Le personnel de l'Agence nationale pour l'emploi se plaint du sous-effectif et des conditions de mise en oeuvre du PAP.
Le nouvel appel à la grève lancé au niveau national par les syndicats de l'Agence nationale pour l'emploi dans le cadre des négociations sur les 35 heures a trouvé hier en Alsace un large écho: 264 des 513 agents alsaciens de l'ANPE étaient en grève, soit un taux de participation de 51,5 %, supérieur au taux national (44%, 8 958 agents sur 20 374). Dans le Haut-Rhin, les grévistes étaient 94 sur 174 (54 %) ; dans le Bas-Rhin, 170 agents ont suivi le mouvement sur un total de 339 (50,1 %). Conséquence pour le public: la grande majorité des sites de l'ANPE ont gardé portes closes hier, 16 unités ou structures sur un total de 23. En particulier, 15 des 17 agences sont restés fermées, celles d'Altkirch, Guebwiller, Saint-Louis, Thann, Mulhouse nord et centre, Colmar, Wissembourg, Haguenau, quatre agences strasbourgeoises (sud, centre, ouest et l'agence cadres), Sélestat et Molsheim.

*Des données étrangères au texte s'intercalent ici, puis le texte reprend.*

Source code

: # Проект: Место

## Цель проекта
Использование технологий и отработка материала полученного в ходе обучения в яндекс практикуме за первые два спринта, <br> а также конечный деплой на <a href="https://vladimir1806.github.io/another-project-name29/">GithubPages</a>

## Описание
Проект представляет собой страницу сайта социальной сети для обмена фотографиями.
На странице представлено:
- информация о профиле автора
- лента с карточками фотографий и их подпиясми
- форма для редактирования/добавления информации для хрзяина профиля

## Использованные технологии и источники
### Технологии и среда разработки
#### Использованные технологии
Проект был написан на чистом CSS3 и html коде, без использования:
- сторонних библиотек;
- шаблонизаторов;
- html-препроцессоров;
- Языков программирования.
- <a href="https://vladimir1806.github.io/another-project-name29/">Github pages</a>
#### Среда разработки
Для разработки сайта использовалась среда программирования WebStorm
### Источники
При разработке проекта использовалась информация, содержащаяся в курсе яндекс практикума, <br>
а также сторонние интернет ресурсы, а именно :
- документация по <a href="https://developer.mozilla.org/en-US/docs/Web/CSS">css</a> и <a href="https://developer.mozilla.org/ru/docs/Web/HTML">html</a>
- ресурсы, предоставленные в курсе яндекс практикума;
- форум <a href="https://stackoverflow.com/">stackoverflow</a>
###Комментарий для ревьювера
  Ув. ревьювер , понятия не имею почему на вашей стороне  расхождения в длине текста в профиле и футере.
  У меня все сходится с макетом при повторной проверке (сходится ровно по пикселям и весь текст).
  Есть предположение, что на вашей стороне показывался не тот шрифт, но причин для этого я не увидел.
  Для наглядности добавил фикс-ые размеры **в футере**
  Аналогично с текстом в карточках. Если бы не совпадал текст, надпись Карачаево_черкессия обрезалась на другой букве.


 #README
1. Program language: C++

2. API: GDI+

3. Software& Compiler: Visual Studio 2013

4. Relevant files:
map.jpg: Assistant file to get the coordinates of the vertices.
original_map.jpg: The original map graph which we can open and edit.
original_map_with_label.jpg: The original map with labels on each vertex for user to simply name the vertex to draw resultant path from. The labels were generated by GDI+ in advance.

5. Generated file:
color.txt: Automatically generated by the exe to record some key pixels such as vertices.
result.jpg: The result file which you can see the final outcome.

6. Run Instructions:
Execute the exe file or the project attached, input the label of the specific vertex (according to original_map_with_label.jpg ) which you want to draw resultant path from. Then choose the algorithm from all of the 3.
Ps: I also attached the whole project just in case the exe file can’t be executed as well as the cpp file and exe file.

Seules les unités de Saverne et Strasbourg nord ont accueilli le public. « Cette mobilisation est essentiellement due au refus de la direction générale d'envisager la création d'emplois statutaires et au non maintien des acquis en matière de congés dans le cadre du passage aux 35 heures », explique Michel Haeffelé, délégué régional du Syndicat national du personnel de l'ANPE (SNAP)-CFTC. L'intersyndicale CFE-CGC, CGT, FO, SNAP-CFTC, SNU, SUD, UNSA pointe aussi « les dangers de l'annualisation et de la flexibilité ».
« Demandeurs piégés »
Les syndicats dénoncent également les conditions de la mise en oeuvre du PAP (Projet d'action personnalisé, le pendant du Plan d'aide au retour à l'emploi) : « Devant ce bouleversement sans précédent et des flux records, nos conditions se sont encore dégradées ». Le SNAP-CFTC critique une autre conséquence du PAP, pour les chômeurs cette fois : « De nombreux demandeurs qui envisageaient une formation de longue durée dans le cadre d'une reconversion professionnelle ont été pris au piège par ce nouveau dispositif qui privilégie un retour rapide vers l'emploi ». Un exemple? « La formation d'infirmière, qui dure 36 mois, n'est désormais plus prise en compte que sur 30 mois, ce qui signifie six mois non payés ». Et le syndicaliste de poursuivre : « C'est à l'État de prendre ses responsabilités en publiant rapidement un décret qui permettent aux personnes privées d'emplois de percevoir une rémunération en fin de formation ». Les syndicats reconduisent l'appel à la grève pour aujourd'hui, indiquait hier après-midi le délégué régional du SNAP-CFTC.